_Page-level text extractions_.
----
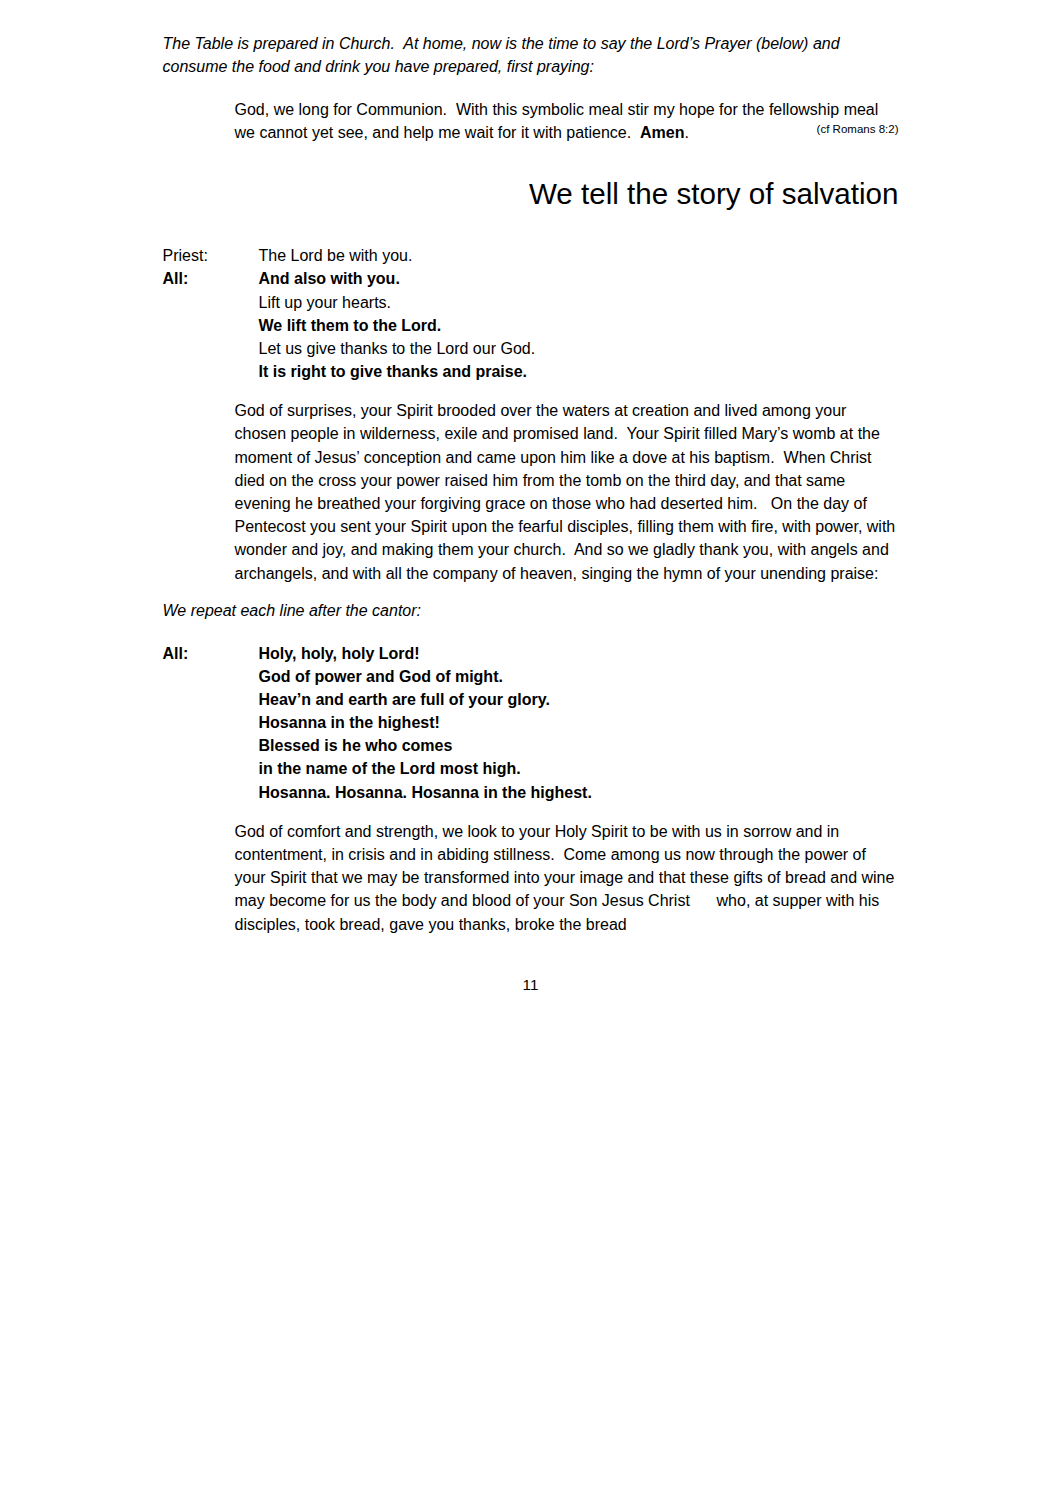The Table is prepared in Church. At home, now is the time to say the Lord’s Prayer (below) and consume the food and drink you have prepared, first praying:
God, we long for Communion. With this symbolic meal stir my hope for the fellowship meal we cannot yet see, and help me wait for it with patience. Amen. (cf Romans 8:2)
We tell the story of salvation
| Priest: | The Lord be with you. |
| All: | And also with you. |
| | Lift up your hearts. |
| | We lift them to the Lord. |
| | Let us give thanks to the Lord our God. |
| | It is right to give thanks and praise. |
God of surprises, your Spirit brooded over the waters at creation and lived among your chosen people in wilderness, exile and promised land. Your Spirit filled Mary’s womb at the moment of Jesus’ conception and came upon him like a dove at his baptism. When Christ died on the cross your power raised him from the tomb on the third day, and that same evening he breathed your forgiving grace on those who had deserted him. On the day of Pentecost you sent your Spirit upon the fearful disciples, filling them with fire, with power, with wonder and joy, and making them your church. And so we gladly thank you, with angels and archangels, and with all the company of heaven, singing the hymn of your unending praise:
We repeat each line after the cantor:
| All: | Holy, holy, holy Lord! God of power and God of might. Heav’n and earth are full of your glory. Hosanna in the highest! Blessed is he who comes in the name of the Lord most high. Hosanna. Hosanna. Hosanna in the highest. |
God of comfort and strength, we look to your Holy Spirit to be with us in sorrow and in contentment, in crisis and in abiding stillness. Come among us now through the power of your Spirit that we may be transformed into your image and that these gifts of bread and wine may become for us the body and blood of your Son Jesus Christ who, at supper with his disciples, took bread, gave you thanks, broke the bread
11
----
_Problem requirements_. Only the lines from the one that contains "We repeat each" to the end of the entries above should be given again, exactly and in full.

_Task result_.
We repeat each line after the cantor:
| All: | Holy, holy, holy Lord! God of power and God of might. Heav’n and earth are full of your glory. Hosanna in the highest! Blessed is he who comes in the name of the Lord most high. Hosanna. Hosanna. Hosanna in the highest. |
God of comfort and strength, we look to your Holy Spirit to be with us in sorrow and in contentment, in crisis and in abiding stillness. Come among us now through the power of your Spirit that we may be transformed into your image and that these gifts of bread and wine may become for us the body and blood of your Son Jesus Christ who, at supper with his disciples, took bread, gave you thanks, broke the bread
11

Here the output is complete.